Species of plant endemic to Western Australia

Hakea stenophylla is a shrub or tree in the family Proteaceae, with sweetly scented creamy-white flowers. It is endemic to Western Australia.

==Description==
Hakea stenophylla is a spreading shrub or tree typically growing to 5 m high with more or less smooth, dark bark. The branchlets are thickly covered with flattened, soft white hairs, occasionally rusty coloured. The surface quickly becoming smooth. The grey-green leaves are linear to narrowly egg-shaped 6 to 12 cm long and 1 to 4 mm wide. The leaves are initially thickly covered with flattened, rusty coloured, smooth soft hairs quickly becoming smooth. The leaves taper abruptly to a short pointed hook at the apex. The inflorescence consists of 10 to 16 cream-white, sweetly scented flowers on a peduncle 2-9 mm long that is densely covered with white, soft hairs. The individual flowers are on a stem 1-1.5 mm long. The perianth 1.6 to 4 mm long that is recurved to a claw. The pistil is 7 to 13 mm long with a recurved style and an oblique pollen presenter. The woody fruit are elliptic or obliquely egg-shaped, 3 to 4.5 cm long and 2 to 2.6 cm wide, abruptly narrowing with an upright or recurved black beak. The seeds within are 17 to 23 mm long and 9.5 to 16 mm wide with a wing down one side of seed body.

==Taxonomy==
The species was first formally described by Robert Brown in 1830 from an unpublished description by Allan Cunningham and Brown's description was published in Supplementum primum prodromi florae Novae Hollandiae. The specific epithet (stenophylla) is derived from the Greek stenos meaning "narrow" and phyllon meaning "leaf" referring to the shape of the leaves.
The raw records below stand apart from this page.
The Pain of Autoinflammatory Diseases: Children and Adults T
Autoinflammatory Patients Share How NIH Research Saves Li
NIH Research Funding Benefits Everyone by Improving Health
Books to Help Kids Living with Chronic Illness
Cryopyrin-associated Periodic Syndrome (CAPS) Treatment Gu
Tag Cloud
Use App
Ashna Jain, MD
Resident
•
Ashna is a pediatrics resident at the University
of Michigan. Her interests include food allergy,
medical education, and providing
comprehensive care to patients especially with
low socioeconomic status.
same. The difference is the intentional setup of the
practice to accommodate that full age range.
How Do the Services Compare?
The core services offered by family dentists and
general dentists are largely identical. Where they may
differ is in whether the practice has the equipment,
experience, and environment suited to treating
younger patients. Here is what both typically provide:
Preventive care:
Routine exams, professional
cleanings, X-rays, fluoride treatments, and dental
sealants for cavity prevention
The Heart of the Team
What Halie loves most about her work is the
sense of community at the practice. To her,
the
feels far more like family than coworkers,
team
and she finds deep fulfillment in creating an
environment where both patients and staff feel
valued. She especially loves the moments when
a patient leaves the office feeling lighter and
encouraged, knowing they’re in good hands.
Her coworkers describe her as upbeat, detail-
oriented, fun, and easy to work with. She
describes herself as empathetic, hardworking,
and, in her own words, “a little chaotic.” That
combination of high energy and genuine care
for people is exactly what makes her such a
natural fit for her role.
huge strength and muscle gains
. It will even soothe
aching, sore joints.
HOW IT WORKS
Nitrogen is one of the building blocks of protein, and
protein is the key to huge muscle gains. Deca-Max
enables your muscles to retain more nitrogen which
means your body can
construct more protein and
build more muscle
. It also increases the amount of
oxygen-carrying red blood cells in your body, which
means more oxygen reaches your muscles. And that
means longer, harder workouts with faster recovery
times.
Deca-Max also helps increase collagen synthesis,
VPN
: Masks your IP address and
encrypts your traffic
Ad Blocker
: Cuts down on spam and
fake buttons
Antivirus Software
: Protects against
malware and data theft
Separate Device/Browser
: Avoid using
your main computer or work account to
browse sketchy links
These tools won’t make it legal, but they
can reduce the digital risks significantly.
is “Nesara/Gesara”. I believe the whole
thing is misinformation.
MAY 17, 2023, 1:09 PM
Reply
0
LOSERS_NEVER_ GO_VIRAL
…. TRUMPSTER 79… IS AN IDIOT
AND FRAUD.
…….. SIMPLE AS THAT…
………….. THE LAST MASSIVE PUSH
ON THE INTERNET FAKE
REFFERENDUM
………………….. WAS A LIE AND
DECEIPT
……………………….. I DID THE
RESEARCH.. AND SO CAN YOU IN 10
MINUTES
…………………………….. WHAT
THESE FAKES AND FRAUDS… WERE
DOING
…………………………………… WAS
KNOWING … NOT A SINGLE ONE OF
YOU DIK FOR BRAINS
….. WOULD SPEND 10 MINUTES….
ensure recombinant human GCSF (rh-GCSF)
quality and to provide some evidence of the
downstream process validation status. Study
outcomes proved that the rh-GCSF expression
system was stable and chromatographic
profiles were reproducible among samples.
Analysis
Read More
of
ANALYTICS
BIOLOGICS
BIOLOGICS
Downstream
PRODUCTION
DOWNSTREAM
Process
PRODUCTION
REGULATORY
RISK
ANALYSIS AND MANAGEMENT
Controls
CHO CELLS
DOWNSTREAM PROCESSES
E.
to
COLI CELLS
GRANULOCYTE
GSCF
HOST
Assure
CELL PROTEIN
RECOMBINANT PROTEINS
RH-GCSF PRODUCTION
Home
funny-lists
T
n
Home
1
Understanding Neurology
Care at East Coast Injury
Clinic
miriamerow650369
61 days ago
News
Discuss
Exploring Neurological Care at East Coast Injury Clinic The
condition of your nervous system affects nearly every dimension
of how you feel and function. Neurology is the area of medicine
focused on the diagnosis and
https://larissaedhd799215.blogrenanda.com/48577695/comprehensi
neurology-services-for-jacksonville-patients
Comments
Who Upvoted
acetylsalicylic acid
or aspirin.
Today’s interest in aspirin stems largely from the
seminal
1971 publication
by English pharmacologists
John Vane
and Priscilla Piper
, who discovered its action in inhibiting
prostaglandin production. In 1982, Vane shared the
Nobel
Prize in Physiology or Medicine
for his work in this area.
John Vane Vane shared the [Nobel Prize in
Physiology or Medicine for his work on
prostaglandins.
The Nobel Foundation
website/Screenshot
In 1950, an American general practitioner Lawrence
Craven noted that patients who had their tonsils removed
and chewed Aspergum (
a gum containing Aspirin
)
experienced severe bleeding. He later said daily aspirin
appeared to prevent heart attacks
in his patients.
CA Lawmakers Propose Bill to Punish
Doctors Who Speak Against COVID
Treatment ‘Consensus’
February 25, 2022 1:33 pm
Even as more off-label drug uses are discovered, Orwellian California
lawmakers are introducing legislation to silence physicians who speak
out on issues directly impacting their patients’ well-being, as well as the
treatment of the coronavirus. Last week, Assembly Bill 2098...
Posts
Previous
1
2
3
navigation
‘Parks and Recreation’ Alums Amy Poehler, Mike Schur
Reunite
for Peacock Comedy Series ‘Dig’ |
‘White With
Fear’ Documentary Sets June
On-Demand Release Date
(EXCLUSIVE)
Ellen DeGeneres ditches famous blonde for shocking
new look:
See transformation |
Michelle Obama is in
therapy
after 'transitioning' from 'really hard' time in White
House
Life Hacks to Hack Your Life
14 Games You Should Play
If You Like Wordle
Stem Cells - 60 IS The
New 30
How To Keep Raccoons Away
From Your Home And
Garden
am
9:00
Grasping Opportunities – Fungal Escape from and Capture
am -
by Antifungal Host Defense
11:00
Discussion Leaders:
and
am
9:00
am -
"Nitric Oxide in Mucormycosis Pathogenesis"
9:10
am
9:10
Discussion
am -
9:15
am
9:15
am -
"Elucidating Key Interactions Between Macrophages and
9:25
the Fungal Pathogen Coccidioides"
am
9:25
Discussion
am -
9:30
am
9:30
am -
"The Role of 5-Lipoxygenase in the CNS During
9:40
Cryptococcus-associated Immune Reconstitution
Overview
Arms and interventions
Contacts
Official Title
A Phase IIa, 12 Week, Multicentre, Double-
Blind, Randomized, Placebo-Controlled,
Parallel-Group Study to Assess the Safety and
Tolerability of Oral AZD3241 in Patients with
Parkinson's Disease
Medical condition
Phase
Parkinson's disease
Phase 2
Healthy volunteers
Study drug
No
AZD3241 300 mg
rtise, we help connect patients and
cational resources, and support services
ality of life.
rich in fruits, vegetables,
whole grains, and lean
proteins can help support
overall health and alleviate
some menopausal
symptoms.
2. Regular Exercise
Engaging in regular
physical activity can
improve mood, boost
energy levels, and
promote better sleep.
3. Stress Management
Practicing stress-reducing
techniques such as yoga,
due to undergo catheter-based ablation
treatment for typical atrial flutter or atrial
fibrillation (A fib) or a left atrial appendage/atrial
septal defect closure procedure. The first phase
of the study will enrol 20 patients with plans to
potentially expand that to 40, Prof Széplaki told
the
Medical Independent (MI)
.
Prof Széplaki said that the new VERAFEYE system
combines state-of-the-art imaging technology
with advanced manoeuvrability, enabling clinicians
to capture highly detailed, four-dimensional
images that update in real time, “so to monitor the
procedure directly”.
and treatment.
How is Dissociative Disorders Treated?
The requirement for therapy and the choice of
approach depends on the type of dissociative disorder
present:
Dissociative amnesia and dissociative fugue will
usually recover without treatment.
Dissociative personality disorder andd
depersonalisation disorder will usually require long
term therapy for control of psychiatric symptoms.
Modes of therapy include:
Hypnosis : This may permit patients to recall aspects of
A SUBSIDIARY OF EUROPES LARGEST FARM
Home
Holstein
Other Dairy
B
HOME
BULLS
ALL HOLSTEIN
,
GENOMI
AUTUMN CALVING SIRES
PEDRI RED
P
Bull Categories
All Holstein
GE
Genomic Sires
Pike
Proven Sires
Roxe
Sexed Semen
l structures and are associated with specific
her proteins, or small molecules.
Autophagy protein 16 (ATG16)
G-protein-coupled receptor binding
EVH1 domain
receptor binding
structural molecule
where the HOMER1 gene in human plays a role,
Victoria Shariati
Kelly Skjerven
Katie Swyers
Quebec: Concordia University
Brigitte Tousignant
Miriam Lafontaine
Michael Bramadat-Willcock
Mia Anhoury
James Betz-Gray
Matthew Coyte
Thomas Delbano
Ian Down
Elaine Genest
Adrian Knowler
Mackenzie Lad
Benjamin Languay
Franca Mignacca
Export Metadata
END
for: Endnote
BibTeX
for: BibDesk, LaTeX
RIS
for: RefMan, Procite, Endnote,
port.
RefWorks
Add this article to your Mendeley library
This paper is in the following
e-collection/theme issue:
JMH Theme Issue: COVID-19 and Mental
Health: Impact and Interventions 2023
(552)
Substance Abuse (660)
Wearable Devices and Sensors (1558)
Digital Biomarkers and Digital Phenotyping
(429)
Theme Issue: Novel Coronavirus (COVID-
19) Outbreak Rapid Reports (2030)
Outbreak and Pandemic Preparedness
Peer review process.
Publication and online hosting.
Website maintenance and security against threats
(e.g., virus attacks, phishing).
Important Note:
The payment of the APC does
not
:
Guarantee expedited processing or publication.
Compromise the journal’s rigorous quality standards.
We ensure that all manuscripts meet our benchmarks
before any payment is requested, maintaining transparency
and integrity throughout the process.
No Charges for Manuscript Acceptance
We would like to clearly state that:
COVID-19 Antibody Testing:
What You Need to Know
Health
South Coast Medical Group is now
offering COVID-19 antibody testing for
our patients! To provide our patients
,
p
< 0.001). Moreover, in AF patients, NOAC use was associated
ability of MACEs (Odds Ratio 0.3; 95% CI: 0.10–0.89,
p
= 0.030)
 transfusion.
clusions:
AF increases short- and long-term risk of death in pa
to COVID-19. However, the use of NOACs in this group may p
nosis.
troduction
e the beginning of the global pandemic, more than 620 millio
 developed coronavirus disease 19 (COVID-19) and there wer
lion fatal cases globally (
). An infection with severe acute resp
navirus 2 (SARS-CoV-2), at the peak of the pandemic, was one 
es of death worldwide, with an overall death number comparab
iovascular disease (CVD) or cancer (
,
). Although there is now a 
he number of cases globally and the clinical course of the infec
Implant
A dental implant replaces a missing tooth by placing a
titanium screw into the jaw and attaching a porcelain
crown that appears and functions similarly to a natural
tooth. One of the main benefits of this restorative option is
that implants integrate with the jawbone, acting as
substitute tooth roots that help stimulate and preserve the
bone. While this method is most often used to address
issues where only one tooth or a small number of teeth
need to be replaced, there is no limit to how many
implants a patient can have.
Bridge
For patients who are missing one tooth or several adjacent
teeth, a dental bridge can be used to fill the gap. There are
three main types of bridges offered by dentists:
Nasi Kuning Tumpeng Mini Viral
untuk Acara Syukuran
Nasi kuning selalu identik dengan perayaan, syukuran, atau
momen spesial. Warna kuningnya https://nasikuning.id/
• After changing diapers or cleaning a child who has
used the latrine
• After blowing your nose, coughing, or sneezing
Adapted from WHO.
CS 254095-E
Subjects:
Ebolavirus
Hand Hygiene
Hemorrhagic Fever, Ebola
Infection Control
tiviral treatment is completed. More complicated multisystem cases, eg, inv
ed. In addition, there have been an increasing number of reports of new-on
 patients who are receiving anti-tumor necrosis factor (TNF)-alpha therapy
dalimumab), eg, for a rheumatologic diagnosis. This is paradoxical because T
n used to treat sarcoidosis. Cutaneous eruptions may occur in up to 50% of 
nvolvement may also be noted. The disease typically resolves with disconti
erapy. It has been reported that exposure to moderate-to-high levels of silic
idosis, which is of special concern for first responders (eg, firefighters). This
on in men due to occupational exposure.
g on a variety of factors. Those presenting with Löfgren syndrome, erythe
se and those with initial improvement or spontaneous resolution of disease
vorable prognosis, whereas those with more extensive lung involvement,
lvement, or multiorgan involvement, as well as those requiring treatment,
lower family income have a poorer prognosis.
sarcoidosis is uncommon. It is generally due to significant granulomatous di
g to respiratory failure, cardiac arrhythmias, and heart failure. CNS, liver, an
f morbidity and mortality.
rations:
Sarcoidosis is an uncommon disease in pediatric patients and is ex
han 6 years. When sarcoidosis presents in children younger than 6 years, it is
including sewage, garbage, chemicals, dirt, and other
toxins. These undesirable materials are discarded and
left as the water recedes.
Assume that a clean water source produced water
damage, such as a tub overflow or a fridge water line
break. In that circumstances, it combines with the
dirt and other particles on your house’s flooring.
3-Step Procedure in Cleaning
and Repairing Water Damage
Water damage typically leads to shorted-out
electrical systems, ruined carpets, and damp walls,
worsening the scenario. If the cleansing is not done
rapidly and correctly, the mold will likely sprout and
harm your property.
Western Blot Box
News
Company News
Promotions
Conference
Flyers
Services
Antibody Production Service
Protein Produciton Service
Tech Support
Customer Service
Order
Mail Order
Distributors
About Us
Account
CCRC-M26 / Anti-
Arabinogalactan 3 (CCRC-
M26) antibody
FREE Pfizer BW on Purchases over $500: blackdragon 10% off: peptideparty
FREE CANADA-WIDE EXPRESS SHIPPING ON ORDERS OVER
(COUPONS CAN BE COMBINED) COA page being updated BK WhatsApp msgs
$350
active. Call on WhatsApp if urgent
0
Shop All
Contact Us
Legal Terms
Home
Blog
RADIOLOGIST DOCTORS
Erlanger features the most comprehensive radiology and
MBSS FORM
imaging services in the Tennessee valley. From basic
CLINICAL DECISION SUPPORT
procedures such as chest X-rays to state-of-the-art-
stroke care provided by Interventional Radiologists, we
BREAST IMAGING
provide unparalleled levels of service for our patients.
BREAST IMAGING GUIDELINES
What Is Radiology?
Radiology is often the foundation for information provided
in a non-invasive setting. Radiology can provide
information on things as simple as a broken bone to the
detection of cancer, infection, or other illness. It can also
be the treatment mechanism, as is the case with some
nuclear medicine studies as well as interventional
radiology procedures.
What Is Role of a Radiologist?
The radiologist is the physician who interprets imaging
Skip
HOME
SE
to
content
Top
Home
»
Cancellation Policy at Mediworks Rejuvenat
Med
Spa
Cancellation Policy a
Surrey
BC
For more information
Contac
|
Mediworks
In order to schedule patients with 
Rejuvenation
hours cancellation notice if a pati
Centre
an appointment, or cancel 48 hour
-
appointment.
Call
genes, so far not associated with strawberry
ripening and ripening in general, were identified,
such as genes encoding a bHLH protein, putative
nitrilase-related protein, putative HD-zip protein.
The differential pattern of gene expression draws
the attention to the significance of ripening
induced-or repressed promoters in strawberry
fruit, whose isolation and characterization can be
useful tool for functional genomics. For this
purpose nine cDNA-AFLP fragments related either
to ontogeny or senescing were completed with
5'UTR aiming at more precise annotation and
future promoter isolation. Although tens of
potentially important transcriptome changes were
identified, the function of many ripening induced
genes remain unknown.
There are two recognized subspecies:

- Hakea stenophylla subsp. notialis R.M.Barker A spreading shrub up to 2 m high.
- Hakea stenophylla R.Br. subsp. stenophylla An erect small tree or shrub to 4 m high.
Both subspecies are also distinguished by their differing fruit valve thickness.

==Distribution==
Hakea stenophylla is endemic to an area in the Mid West and the Gascoyne regions of Western Australia where it is found on sandplains and among coastal sand dunes where it grows in sandy and loamy soils often around limestone usually with spinifex.